■ Collection entries
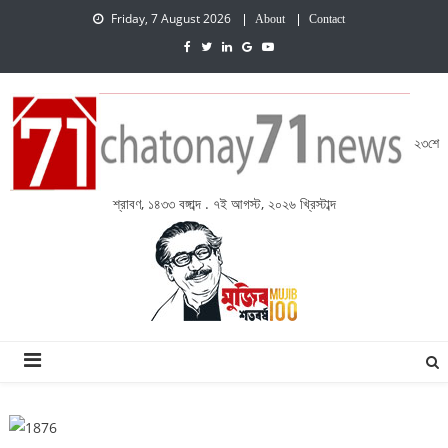
Friday, 7 August 2026
About
Contact
২৩শে
শ্রাবণ, ১৪৩৩ বঙ্গাব্দ . ৭ই আগস্ট, ২০২৬ খ্রিস্টাব্দ
চেতনায় একাত্তর নিউজ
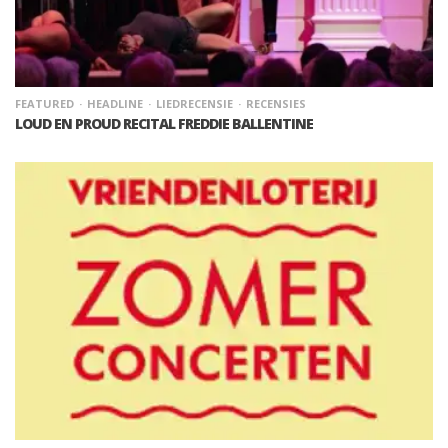
FEATURED
HEADLINE
LIEDRECENSIE
RECENSIES
LOUD EN PROUD RECITAL FREDDIE BALLENTINE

■ YOUR GOAL
Please output, exactly and with no pictures, only the lines from the one containing "চেতনায় একাত্তর নিউজ" through the final line of the records above.

■ ANSWER TO THIS EXERCISE
চেতনায় একাত্তর নিউজ
FEATURED
HEADLINE
LIEDRECENSIE
RECENSIES
LOUD EN PROUD RECITAL FREDDIE BALLENTINE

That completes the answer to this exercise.